Dr. Zhong said the discovery of multiple SARS-CoV-2 variants globally and the mutation of COVID-19 pose a big challenge in the latest fight against the pandemic as they diminish the effectiveness of vaccination and antibody treatments.
He stressed the need to have close collaboration between the two countries on COVID-19 research, as producing improved vaccines and cocktail antibodies would play an essential role in addressing the next wave of the pandemic in the near future.
He said China-U.S. collaboration on COVID-19 prevention and treatment should be based on science and evidence rather than politicization.
Dr. Lipkin, Director at Columbia’s Center for Infection and Immunity, said that there was a need for a global food and drugs administration of testing and rational distribution of diagnostics, drugs, and vaccines to mitigate diseases as they pose not only a threat to human health but also climate and food security. “We need to work together in a global fashion.”
Dr.

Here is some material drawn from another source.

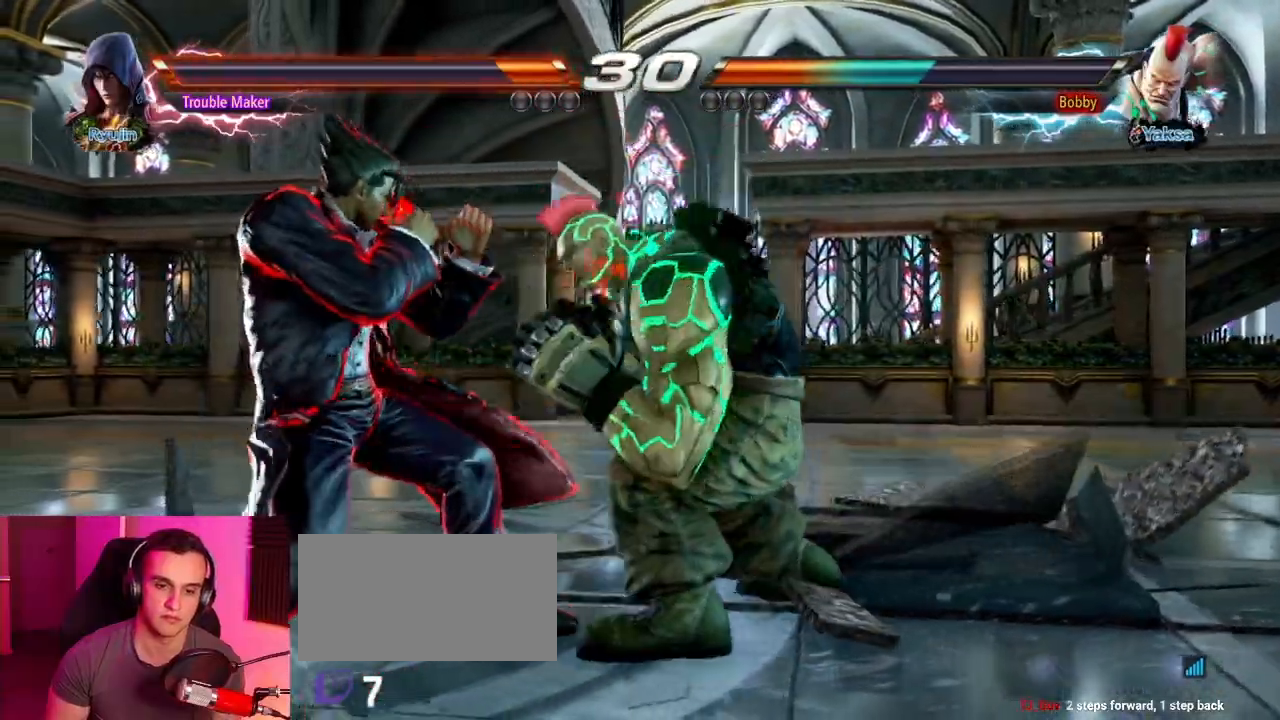
{"buttons": [], "left_stick": "left", "events": []}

Gao, Director-General of the Chinese Center for Disease Control and Prevention, said China and the U.S. should work together to promote COVAX, a global initiative led by Gavi, the Coalition for Epidemic Preparedness Innovations (CEPI) and WHO aimed at equitable access to COVID-19 vaccines, as well as the United Nation’s 17 SDGs and inequities.
According to his estimate, it was unlikely for the world to return to completely normal as before, but it could gain relative normality by next summer if the current trends persisted.
Dr. Tom Frieden, former Director of the U.S Center for Disease Control and Prevention, Dr. Jane Henney, former Commissioner of the U.S. Food and Drug Administration, Dr. Wu Zunyou, Chief Epidemiologist at the Chinese Center for Disease Control and Prevention, and Dr. Zhang Wenhong, Head of the Shanghai Anti-Covid-19 clinical expert team, attended the experts panel of the webinar.
Dr. Frieden said China and U.S. could collaborate to develop effective real-time surveillance and response systems in the countries around the world to detect every outbreak within seven days of its emergence, to make the world much safer.
“Vaccine nationalism will backfire. Only global collaboration against the virus can lead to global recovery,” he said. “This is the world’s moment to work together. And the U.S. and China have a unique role to play.”
Dr. Henny, former Commissioner of the U.S. Food and Drug Administration, briefed about the U.S.’s vaccination efforts in the country and highlighted the importance to keep learning from research to better deal with COVID-19.
Dr. Wu, Chief Epidemiologist at the Chinese Center for Disease Control and Prevention, said the future direction of the pandemic move would depend on health measures taken by the countries, the coverage of vaccination, and how long the vaccine provided protection against the virus.
Dr. Zhang, Head of the Shanghai Anti-Covid-19 clinical expert team, said China and the U.S., as the major vaccine producers of the world, had a major responsibility to implement their strategies for mass immunization, not only by taking into account their own countries, but also the least developed countries in the world.
He said China’s current strategy was to promote the establishment of a global immune barrier in a coordinated international framework, similar to COVAX or the WHO.
The panel was moderated by Cheng Li, Director of the John L. Thornton China Center, Brookings Institution.
The webinar, which was live-streamed on various social media platforms, was viewed by millions of viewers worldwide.